The problem is that I'm old enough to remember when "retro" meant "looks and plays entirely differently than modern games in a way you don't see anymore", rather than just "nostalgic"
Whereas PS3/360 being retro means they look and play basically exactly the same as modern games, just with the graphics a bit less vivid.
If you ported a game from the NES onto the Gamecube, it doesn't matter how much you try to improve the graphics, folks would still be able to tell its smaller and lesser than contemporary games. If you tried to port the OG legend of Zelda to gamecube and sell it as a full priced game, folks would laugh at you. If you tried to port The Wind Waker to Switch and sell it as a full priced game, folks would nod and say it sounds like a good deal.
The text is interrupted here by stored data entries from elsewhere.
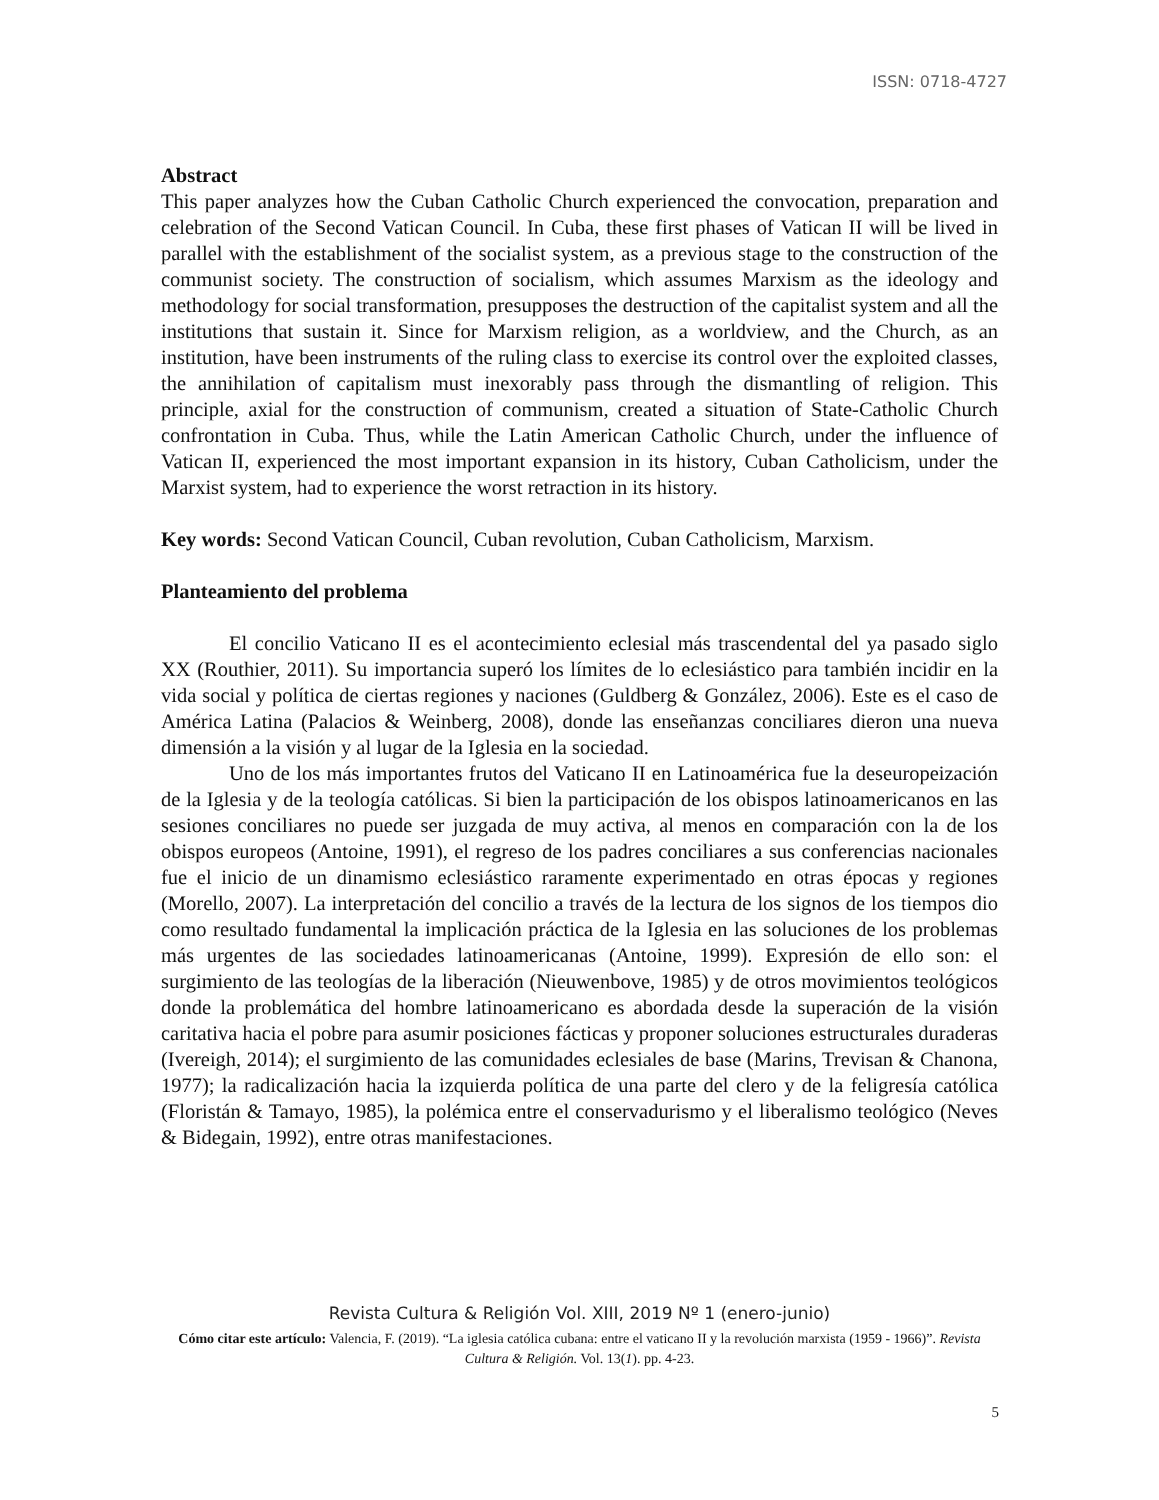ISSN: 0718-4727
Abstract
This paper analyzes how the Cuban Catholic Church experienced the convocation, preparation and celebration of the Second Vatican Council. In Cuba, these first phases of Vatican II will be lived in parallel with the establishment of the socialist system, as a previous stage to the construction of the communist society. The construction of socialism, which assumes Marxism as the ideology and methodology for social transformation, presupposes the destruction of the capitalist system and all the institutions that sustain it. Since for Marxism religion, as a worldview, and the Church, as an institution, have been instruments of the ruling class to exercise its control over the exploited classes, the annihilation of capitalism must inexorably pass through the dismantling of religion. This principle, axial for the construction of communism, created a situation of State-Catholic Church confrontation in Cuba. Thus, while the Latin American Catholic Church, under the influence of Vatican II, experienced the most important expansion in its history, Cuban Catholicism, under the Marxist system, had to experience the worst retraction in its history.
Key words: Second Vatican Council, Cuban revolution, Cuban Catholicism, Marxism.
Planteamiento del problema
El concilio Vaticano II es el acontecimiento eclesial más trascendental del ya pasado siglo XX (Routhier, 2011). Su importancia superó los límites de lo eclesiástico para también incidir en la vida social y política de ciertas regiones y naciones (Guldberg & González, 2006). Este es el caso de América Latina (Palacios & Weinberg, 2008), donde las enseñanzas conciliares dieron una nueva dimensión a la visión y al lugar de la Iglesia en la sociedad.
Uno de los más importantes frutos del Vaticano II en Latinoamérica fue la deseuropeización de la Iglesia y de la teología católicas. Si bien la participación de los obispos latinoamericanos en las sesiones conciliares no puede ser juzgada de muy activa, al menos en comparación con la de los obispos europeos (Antoine, 1991), el regreso de los padres conciliares a sus conferencias nacionales fue el inicio de un dinamismo eclesiástico raramente experimentado en otras épocas y regiones (Morello, 2007). La interpretación del concilio a través de la lectura de los signos de los tiempos dio como resultado fundamental la implicación práctica de la Iglesia en las soluciones de los problemas más urgentes de las sociedades latinoamericanas (Antoine, 1999). Expresión de ello son: el surgimiento de las teologías de la liberación (Nieuwenbove, 1985) y de otros movimientos teológicos donde la problemática del hombre latinoamericano es abordada desde la superación de la visión caritativa hacia el pobre para asumir posiciones fácticas y proponer soluciones estructurales duraderas (Ivereigh, 2014); el surgimiento de las comunidades eclesiales de base (Marins, Trevisan & Chanona, 1977); la radicalización hacia la izquierda política de una parte del clero y de la feligresía católica (Floristán & Tamayo, 1985), la polémica entre el conservadurismo y el liberalismo teológico (Neves & Bidegain, 1992), entre otras manifestaciones.
Revista Cultura & Religión Vol. XIII, 2019 Nº 1 (enero-junio)
Cómo citar este artículo: Valencia, F. (2019). “La iglesia católica cubana: entre el vaticano II y la revolución marxista (1959 - 1966)”. Revista Cultura & Religión. Vol. 13(1). pp. 4-23.
5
Port a game from the PS2 onto the PS5 (the FFX-FFX-2 bundle, for instance, or FFXII: The Zodiac Age, or Persona 3 and 4), and sure there might be some visible seams between where the graphics were natively upscaled and where they weren't, but it will still feel just as big and grand and feature-full as a contemporary game and won't really feel like its missing anything in terms of scale that only later processing advances could have brought.
Hell, Final Fantasy XIV started out on the PS3, still has active content from its PS3 days, and only just got a graphical patch beyond that, and nobody considers it "outdated" or "retro" despite being from a supposedly "retro" console.